The conductor twisted away his face for an instant while he spat tobacco-juice. Thus cleared for action, he returned to the subject of his thoughts. "That's the mother of Cora Splitts," he repeated again. "She's at White Plains tonight, Cora is. Cora and me," he said, as one that says, "ah, me, what a world it is!"--"Cora and me was chums once. Yes, sir; we was chums and went to school together." Some valuable reminiscences of the distinguished woman, dating back to days before the world dreamed of what she would become, by one who played with her as a child, doubtless would have been told, but the conductor was interrupted; a great many people got off, some others got on the car just then, and he went forward to collect fares from these, and the thread was broken.
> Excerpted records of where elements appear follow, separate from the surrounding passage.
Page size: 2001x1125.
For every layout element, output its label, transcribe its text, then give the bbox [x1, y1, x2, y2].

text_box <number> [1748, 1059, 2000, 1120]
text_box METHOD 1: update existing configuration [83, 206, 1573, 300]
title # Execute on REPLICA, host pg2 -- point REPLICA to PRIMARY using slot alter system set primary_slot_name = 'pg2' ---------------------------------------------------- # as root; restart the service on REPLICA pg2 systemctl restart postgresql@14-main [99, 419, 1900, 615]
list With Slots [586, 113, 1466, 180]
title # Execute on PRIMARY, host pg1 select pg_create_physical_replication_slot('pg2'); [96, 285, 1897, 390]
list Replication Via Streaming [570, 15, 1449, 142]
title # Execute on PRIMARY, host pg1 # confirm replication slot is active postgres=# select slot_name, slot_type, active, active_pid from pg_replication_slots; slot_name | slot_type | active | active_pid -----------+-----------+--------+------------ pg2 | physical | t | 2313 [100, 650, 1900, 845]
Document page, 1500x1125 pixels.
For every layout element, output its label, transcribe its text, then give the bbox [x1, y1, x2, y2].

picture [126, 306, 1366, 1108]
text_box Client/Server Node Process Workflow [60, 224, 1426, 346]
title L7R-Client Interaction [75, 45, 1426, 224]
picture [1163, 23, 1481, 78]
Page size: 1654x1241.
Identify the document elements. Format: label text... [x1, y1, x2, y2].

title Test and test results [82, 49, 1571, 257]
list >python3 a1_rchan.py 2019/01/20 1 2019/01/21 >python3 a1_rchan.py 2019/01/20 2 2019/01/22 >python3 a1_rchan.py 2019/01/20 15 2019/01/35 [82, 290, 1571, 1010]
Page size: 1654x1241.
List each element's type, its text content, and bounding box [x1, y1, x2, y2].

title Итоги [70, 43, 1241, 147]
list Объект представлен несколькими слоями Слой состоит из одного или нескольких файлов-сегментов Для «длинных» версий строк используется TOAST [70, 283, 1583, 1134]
At my journey's end, I recollect, I went into a public-house. There was a person there whose presence made a deep impression upon my memory. A fine stocky lad, with a great square jaw, heavy beery jowls, and a blue-black, bearded chin; in a blue striped collar. He put both hands firmly on the bar-rail at a good distance apart; straightened his arms taut and his body at right angles with them, so that he resembled a huge carpenter's square; then curled his back finely in, and said, with a significant look at the man behind the bar, "Gimme one o' them shells." A thin glass of beer was set before him; he relaxed, straightened up, and drank off its contents. Then, apparently, feeling that he was observed, he looked very unconcernedly all about the room and appeared to be bored. He then examined very attentively a picture on the wall, and his neck seemed to be temporarily stiff. I can see him now, I am happy to say, as plain as print.

One's mind is, indeed, a grand photograph album. How precious to one it will be when one is old and may sit all day in a house by the sea and, so to say, turn the leaves. That is why one should be going about all the while in one's vigour with an alert and an open mind.

Wives are picturesque characters, too. I mind me of my friend Billy Henderson's new wife. Billy Henderson's wife looks like a balloon. She's so fat that she has busted down the arches of her feet. In order to "fight flesh" she walks a great deal. She walks a mile every day, and then takes a car back home. Her father comes over from Philadelphia once every week to see her, because she is so homesick. For months after she was married she just cried all the time, she was so homesick. She never goes to the movies. The movies make her cry. One time she saw at the movies a hospital scene. It horrified her for days. A friend of hers is about to be married. But she has told her friend that she cannot go to the wedding. Weddings always make her cry so. She just can't read the war news; it is too terrible; it affects her so that she can't sleep a bit. She hasn't read any of it at all, and, she says, she has no idea who is winning the war. She takes some kind of capsules to reduce flesh, which cost six dollars for fifty. She has taken twenty-five. The extension of the draft age being spoken of, she said to Billy:

"Dearie, I'll put you under the bed where they won't get you." She doesn't want to vote, and she can't understand why any one should want to go to poles and vote and all that kind of thing.

Billy Henderson's wife is handsome; she is rich; she is an excellent cook; she loves Billy Henderson.